Caltrans just launched a pilot program that would tax drivers based on the amount of mile they travel instead, in order to generate more funds for the state’s roadways.
Thousands of volunteers have already signed up for the nine-month program. It will will test out about six different methods to record and report tax mileage — including everything from a smartphone app and manual odometer checks, Vanessa Wiseman, spokesperson for Caltrans, told KPCC.
The new road charge would replace the existing gas tax, which hasn’t been raised in 20 years and is is no longer a sustainable model, Wiseman said. Electric vehicles and newer cars with increased fuel economies are much more common, and therefore don’t use as much gas, she added.

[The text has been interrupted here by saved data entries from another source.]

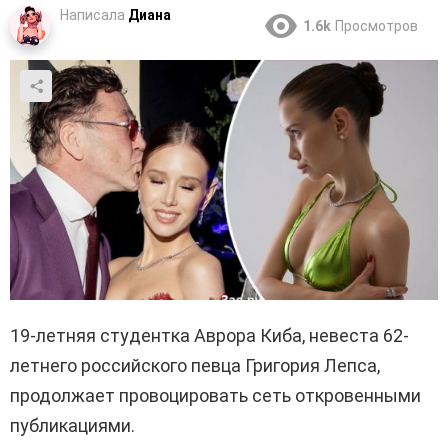
Написала
Диана
1.6k
Просмотров
19-летняя студентка Аврора Киба, невеста 62-
летнего российского певца Григория Лепса,
продолжает провоцировать сеть откровенными
публикациями.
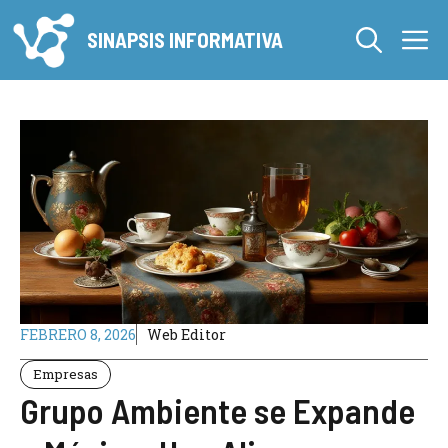
Saltar
M
al
SINAPSIS INFORMATIVA
contenido
FEBRERO 8, 2026
Web Editor
Empresas
Grupo Ambiente se Expande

“We’re seeing more and more vehicle miles traveled, but less and less money coming in to account for those extra miles,” she said.
As part of the pilot program, drivers aren’t actually paying money; they're simply testing out how the system might work. The hypothetical price is 1.8 cents per mile, she said.
Caltrans oversees about 50,000 lane miles and almost 13,000 bridges in the state highway system which receive about $2.3 billion annually for maintenance. That's about $5.7 billion less than what's required to repair them, according to Wiseman.
It’s not yet clear whether this program would be significantly more effective in practice than the gas tax model currently in place. The hope is that once the cars who don’t use as much gas are are paying by mile rather than by gallon, the state would have more to use toward road maintenance.
“It would definitely make a difference in terms of bringing in revenue that’s not being accounted for through the gas tax from electric vehicles and hybrid vehicles,” Wiseman said. “It’s been wonderful that they have been increasing the fuel economy of vehicles, which is great for some of our greenhouse gas emission goals that we have here in California, and it’s better for the environment — but they’re not using as much gas, which is the only way we’re really paying for maintaining the roads.”
After the nine months are up, the results and findings will be reviewed by the state Legislature, which will determine whether to enact a full-scale permanent road charge program. They’ll also be responsible for setting the price per mile, she said.